Monday, June 24, 2013
I am deeply concerned with the impact that a budget cut of your magnitude will have on the education of all students in the system.
Dear New Bedford City Councilors,
Speaking as a lifetime resident, registered voter, and tax payer in New Bedford, I am upset at the financial mismanagement that has led to a monetary deficit in our school system. I also understand both the council’s concerns and drive to take preventive measures in order to avoid future fiscal meltdowns.
However, as a graduate of the New Bedford Public Schools System and father of two who attend New Bedford schools, I am deeply concerned with the impact that a budget cut of your magnitude will have on the education of all students in the system. Upon my graduation in 1995, New Bedford was considered a well-rounded, multicultural haven for education. This education led me to Umass-Dartmouth, Bridgewater State College, and Fitchburg State College with highest honors. It led me to a career which allows me to give back to the school system that raised me. We were the city of champions in both men and women’s athletics. Our band and color guard marched strong and in numbers, showcasing their talents in games, parades, and championships across many states. Our theater groups performed with the poise, energy, and high level of entertainment that rivaled any professional show at the Z. Great instructors motivated and instructed these students to succeed beyond expectations, roles that may be lost due to your cuts.
Cuts to our budget will impact the future of many teachers and instructors who are the bridge between average and greatness; job and a career. My children may not have the opportunity to discover their hidden talents and will be negated the balanced education that I had if these cuts are set in place. The extinction of the arts will be inevitable, as cuts like these become the norm each fiscal year. Lack of staff and larger class sizes will have a negative impact, allowing more students to “fall through the cracks”. Without a release to discover and express talents, finding a “spot” on the educational grid will prove frustrating and dropout rates will increase. These budget cuts will further wound our Level 4 district, as did the financial mismanagement of the school department.

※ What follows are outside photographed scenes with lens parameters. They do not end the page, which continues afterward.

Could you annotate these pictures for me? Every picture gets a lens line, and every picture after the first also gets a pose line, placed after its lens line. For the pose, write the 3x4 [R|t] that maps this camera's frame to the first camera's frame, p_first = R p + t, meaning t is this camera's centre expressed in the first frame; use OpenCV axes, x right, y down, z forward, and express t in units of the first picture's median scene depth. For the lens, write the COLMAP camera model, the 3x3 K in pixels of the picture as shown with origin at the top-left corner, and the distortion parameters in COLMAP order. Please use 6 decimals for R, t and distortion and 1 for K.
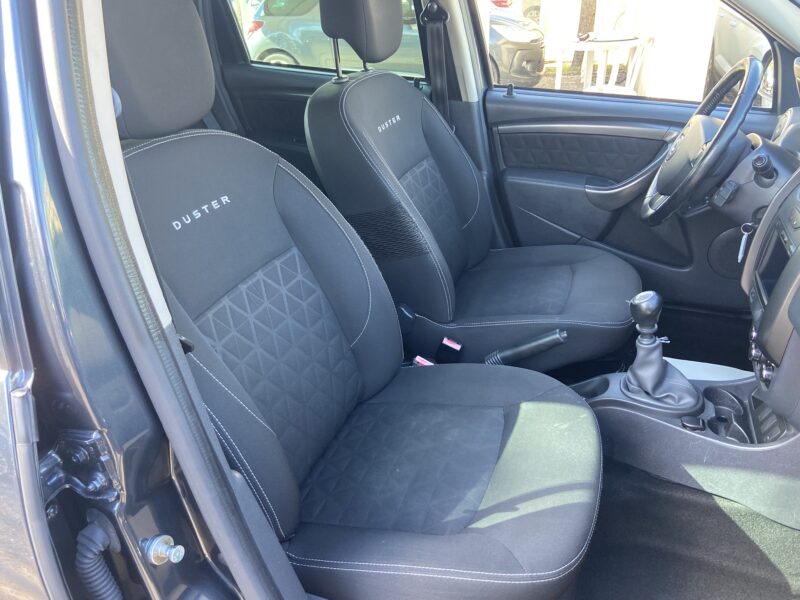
lens RADIAL K [[604.1, 0, 406.2], [0, 604.1, 297.1], [0, 0, 1]] dist [0.091189, -0.104273]
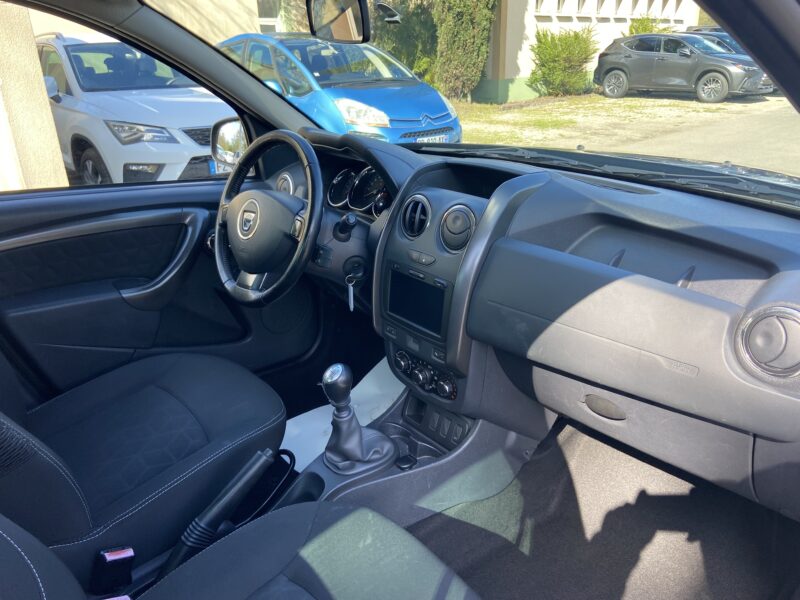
lens RADIAL K [[604.1, 0, 401.4], [0, 604.1, 306.4], [0, 0, 1]] dist [0.091189, -0.104273]
pose [[0.501824, -0.317824, 0.804462, -0.268319], [0.397026, 0.910921, 0.112219, -0.147101], [-0.768468, 0.263078, 0.583307, 0.306074]]
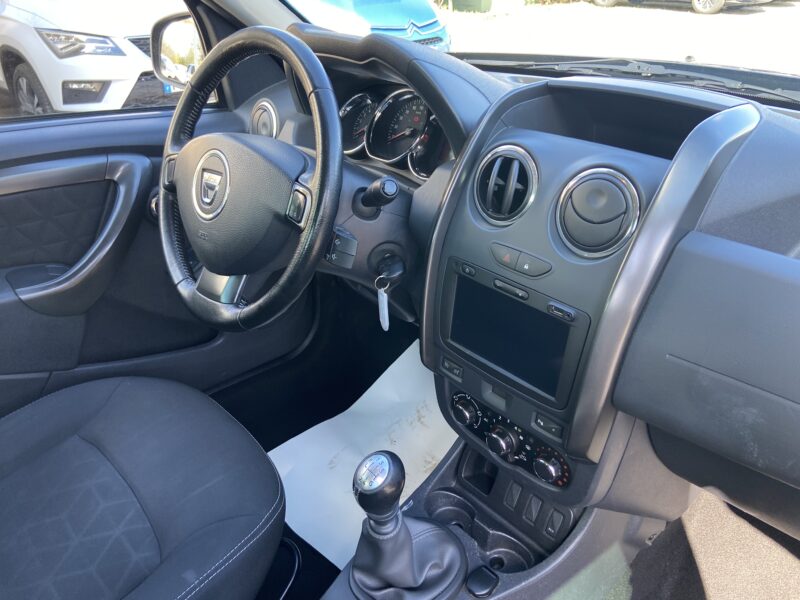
lens RADIAL K [[604.1, 0, 397.8], [0, 604.1, 310.0], [0, 0, 1]] dist [0.091189, -0.104273]
pose [[0.466899, -0.425318, 0.775313, 0.032025], [0.399647, 0.883586, 0.244044, -0.231427], [-0.788852, 0.195908, 0.582523, 0.582868]]
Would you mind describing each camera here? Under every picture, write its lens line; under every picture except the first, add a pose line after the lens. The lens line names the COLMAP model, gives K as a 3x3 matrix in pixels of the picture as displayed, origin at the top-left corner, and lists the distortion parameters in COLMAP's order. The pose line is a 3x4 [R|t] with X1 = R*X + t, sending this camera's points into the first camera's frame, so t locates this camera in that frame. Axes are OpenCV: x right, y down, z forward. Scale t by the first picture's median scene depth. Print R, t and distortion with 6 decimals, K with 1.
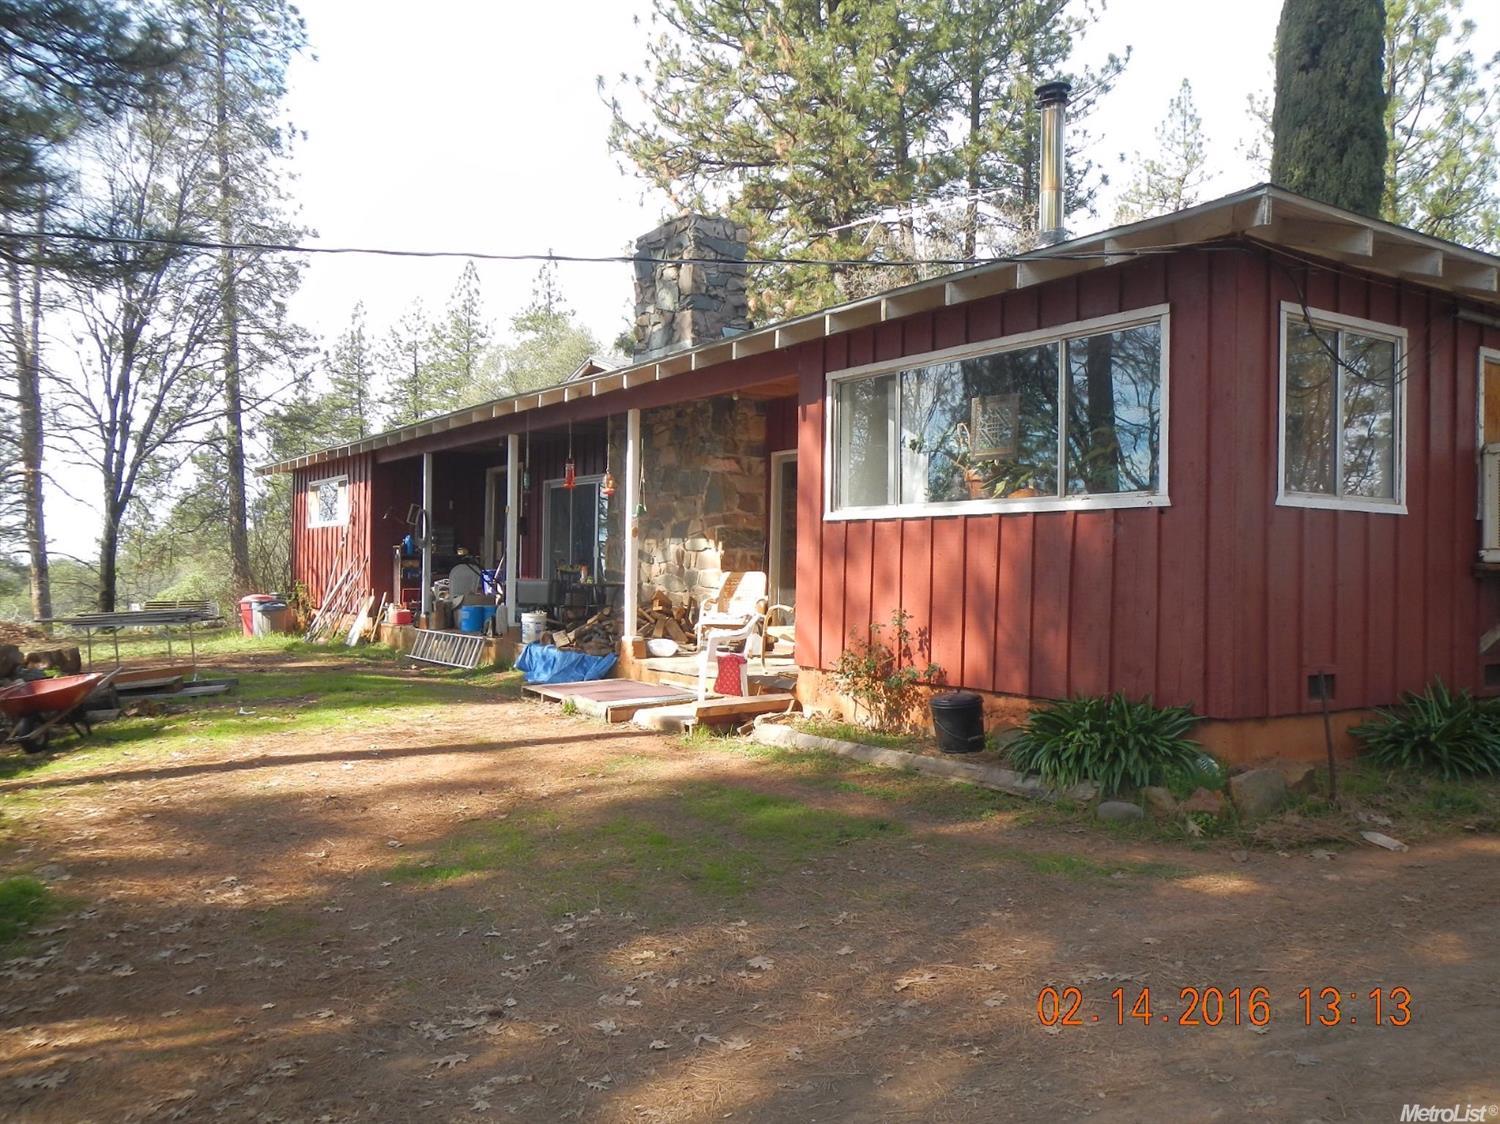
lens RADIAL K [[1231.5, 0, 748.0], [0, 1231.5, 569.6], [0, 0, 1]] dist [-0.000144, -0.005946]
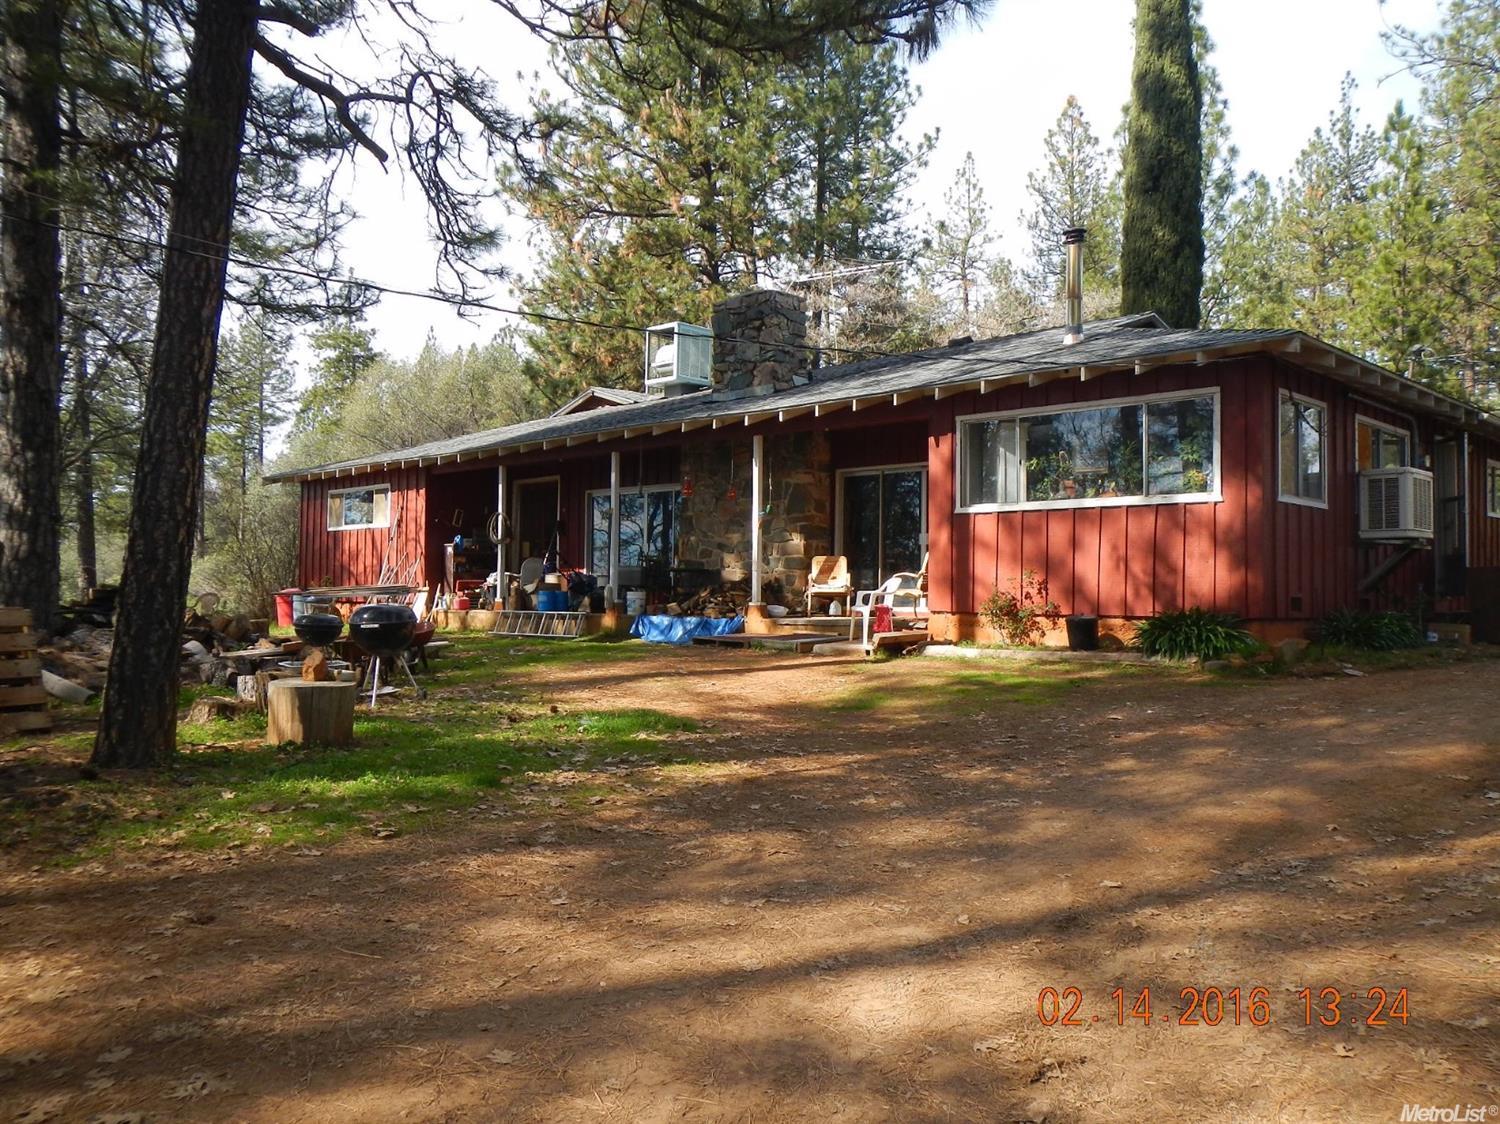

I have previously mentioned that I have a career that gives back to the school system that raised me. I am currently concluding my thirteenth year of service to the New Bedford Public Schools as a fourth grade teacher. I have to admit, it feels like I’ve given more of my time and money than I have received. Each year, I’m required to adapt to protocols and policy changes. The planning time received during specialist classes and on Friday afternoons is insufficient to complete evaluation portfolios, meet with grade level teams, analyze student data, create enriched themed units, grade student work, plan for the week, complete progress reports/report cards, and conference with parents. I have spent large sums of money to keep my certificate in good standing and to meet the ever changing requirements of a licensed educator. I have donated portions of my paycheck for class supplies to facilitate the education of my students. Spending countless “volunteer” hours tutoring, planning, and conferencing without pay, when it is part of our contractual agreement, has become the norm. Why do it? I still believe that teachers play a significant role in the upbringing of our future citizens, taxpayers, and voters. I cannot in good conscience “stick it” to the school department and city council because my students are my children.
Throughout my course work at the graduate level, I have read a multitude of articles and studies that conclude that exposure to the arts directly impacts student performance on state testing. This was the argument posed by many supporters of the innovation schools. Being a level 4 district, improvement on state testing is crucial, yet these cuts are putting us at a disadvantage. Rebuilding our great public schools cannot exist without the arts, the staff needed to directly instruct our children, and the supplies and planning time necessary to achieve these means. With the advancement of studies and theories on learning, New Bedford is currently in regression. Leaders lead their followers to success. I am afraid to say that my confidence in my leaders is faltering. These children are not just numbers on a spreadsheet. They are our future. The Whaling City was once revered. It can be revered again if the council considers the consequences of their actions. It would be a step in the positive direction.